Watching Joy Behar and her fellow co-hosts on The View pretend that there is no meaningful difference between Norway and Somalia was not just embarrassing — it was dangerous. On the December 10 broadcast the hosts gasped and scoffed when President Trump noted a preference for immigrants from nations like Norway, and Behar actually asked, “What’s the difference between Somalia and Norway? Hello.”
This wasn’t a mistake of tone; it was a deliberate refusal to recognize reality. The show played clips of the president and then leaped to moral outrage without engaging with the real policy questions Americans are asking about vetting, documentation, and national security. The reflexive “racism” label from privileged celebrities who live in gated enclaves and jet between award shows rings hollow when they refuse to reckon with facts.
There are concrete, documented reasons why country of origin matters for immigration policy — and the public has a right to hear them. Federal prosecutors have uncovered massive, organized fraud exploiting pandemic-era programs tied to groups sponsored by Feeding Our Future, with dozens of convictions and scores of indictments that have cost taxpayers hundreds of millions of dollars. Those prosecutions show why responsible policymakers and voters look at origin, oversight, and the integrity of sponsorship before waving open borders.

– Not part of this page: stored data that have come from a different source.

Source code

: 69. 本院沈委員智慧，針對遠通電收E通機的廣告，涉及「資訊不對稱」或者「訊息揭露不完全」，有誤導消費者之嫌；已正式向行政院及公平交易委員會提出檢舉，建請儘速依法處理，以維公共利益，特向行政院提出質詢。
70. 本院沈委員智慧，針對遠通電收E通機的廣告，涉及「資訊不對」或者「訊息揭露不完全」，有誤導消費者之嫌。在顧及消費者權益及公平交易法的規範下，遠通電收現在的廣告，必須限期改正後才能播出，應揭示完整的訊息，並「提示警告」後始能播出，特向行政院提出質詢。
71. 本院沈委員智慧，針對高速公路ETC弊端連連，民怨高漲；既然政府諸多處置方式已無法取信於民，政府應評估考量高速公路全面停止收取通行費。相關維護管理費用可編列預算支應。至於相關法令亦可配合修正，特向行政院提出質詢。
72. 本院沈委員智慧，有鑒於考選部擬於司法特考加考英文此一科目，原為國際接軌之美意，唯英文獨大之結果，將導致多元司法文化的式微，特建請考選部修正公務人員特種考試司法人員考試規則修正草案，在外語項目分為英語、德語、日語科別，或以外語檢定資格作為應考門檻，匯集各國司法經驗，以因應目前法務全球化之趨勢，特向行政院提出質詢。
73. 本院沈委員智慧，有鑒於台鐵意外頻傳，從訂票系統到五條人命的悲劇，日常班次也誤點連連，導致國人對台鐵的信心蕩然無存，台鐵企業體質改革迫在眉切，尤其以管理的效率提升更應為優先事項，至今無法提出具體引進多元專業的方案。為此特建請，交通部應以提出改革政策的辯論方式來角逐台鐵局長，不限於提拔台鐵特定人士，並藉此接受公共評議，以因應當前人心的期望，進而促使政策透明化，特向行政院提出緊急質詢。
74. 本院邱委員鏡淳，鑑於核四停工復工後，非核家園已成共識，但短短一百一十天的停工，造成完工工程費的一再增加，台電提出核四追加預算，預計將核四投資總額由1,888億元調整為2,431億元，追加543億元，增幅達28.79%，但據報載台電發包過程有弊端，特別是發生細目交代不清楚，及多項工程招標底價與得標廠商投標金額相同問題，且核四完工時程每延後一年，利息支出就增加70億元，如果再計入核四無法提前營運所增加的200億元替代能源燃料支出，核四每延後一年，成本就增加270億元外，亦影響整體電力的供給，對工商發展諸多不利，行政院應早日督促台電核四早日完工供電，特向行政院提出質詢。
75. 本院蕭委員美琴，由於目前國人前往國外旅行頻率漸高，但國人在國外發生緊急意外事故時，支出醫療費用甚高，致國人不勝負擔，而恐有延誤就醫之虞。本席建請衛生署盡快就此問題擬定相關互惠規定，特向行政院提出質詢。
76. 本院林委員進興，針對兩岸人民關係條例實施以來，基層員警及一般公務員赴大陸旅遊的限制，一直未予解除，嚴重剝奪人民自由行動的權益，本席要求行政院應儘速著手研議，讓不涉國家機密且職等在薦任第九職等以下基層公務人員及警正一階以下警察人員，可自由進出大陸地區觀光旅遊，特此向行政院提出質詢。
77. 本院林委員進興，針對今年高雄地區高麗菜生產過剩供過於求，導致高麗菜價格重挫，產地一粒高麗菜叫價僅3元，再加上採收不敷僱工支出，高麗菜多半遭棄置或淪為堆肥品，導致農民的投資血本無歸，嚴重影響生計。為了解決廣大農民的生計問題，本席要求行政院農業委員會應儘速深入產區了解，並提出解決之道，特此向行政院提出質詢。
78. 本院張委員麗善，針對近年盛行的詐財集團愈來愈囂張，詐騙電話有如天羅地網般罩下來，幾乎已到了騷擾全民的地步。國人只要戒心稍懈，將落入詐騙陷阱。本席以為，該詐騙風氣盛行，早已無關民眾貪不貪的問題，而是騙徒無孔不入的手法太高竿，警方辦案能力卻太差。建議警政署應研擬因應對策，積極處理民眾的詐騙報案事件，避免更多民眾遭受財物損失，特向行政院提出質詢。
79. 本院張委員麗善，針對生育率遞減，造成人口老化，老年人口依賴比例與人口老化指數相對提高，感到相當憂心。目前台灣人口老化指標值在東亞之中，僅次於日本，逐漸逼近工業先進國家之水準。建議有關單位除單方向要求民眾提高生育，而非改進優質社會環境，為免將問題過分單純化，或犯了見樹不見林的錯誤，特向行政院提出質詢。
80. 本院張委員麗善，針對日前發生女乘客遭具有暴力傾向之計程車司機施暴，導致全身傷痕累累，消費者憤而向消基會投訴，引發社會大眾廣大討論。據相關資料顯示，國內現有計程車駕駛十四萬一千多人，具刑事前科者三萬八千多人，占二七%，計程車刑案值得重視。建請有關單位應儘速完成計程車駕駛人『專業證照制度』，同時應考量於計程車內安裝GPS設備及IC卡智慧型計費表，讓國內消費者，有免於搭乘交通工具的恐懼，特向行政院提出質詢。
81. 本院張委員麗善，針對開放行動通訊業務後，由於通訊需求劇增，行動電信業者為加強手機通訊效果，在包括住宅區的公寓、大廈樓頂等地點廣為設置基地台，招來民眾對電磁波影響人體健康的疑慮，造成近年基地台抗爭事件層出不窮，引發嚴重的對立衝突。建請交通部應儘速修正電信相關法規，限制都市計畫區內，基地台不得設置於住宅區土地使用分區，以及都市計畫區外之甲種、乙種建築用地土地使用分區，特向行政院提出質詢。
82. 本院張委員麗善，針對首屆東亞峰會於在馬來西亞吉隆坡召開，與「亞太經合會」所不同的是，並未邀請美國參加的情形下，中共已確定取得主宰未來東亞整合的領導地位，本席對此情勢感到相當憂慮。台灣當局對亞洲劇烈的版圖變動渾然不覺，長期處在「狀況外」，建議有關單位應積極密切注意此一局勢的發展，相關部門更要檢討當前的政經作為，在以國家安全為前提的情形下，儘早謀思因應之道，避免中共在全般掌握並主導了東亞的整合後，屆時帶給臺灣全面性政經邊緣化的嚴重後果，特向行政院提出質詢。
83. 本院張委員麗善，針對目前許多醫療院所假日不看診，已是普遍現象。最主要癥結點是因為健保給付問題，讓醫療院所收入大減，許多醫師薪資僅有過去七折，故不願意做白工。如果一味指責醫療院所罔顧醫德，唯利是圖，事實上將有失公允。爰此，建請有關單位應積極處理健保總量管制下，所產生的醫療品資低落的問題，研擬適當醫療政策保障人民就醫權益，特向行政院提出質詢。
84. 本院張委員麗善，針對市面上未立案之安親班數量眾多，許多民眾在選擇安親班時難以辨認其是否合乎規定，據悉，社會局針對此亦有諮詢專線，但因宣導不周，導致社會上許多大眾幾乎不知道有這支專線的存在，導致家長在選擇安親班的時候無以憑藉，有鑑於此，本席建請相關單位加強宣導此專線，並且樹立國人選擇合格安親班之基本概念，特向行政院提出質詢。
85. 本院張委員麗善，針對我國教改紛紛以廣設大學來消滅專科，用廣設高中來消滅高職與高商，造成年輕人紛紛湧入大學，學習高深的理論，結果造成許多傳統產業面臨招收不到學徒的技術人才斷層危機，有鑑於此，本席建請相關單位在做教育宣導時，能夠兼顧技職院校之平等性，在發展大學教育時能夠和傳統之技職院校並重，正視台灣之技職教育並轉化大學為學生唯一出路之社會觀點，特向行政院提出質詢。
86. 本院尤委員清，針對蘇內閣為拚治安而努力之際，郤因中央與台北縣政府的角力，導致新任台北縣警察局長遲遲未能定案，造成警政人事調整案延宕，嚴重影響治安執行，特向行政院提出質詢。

Instead of acknowledging those problems, The View chose to smirk, pretend everything is a matter of prejudice, and shame anyone who points to evidence. That moral preening comes as federal investigators keep unearthing more defendants and sentences in the Feeding Our Future case, and as state leaders grapple with the fallout and public anger. Americans deserve reporting that connects the dots rather than performative outrage that protects the powerful and blames hardworking taxpayers.
Thankfully independent outlets and commentators are doing the work the mainstream refuses to do, which is why clips like the one Dave Rubin shared are resonating. When conservative media highlights what network elites brush aside, it gives ordinary citizens a chance to see how disconnected the celebrity class really is from the consequences of bad policy. That’s why so many are turning off the late-night virtue signaling and tuning into real reporting.
If Americans want a country that remains safe, prosperous, and fair to those who follow the law, we need honest debates about who we admit and how we protect taxpayer money. Demand accountability from elected officials and the media, insist on secure vetting and sponsorship standards, and stop letting smug Hollywood pundits lecture the country while refusing to learn the facts. Hardworking patriots won’t be shamed into silence by chatter from a studio audience.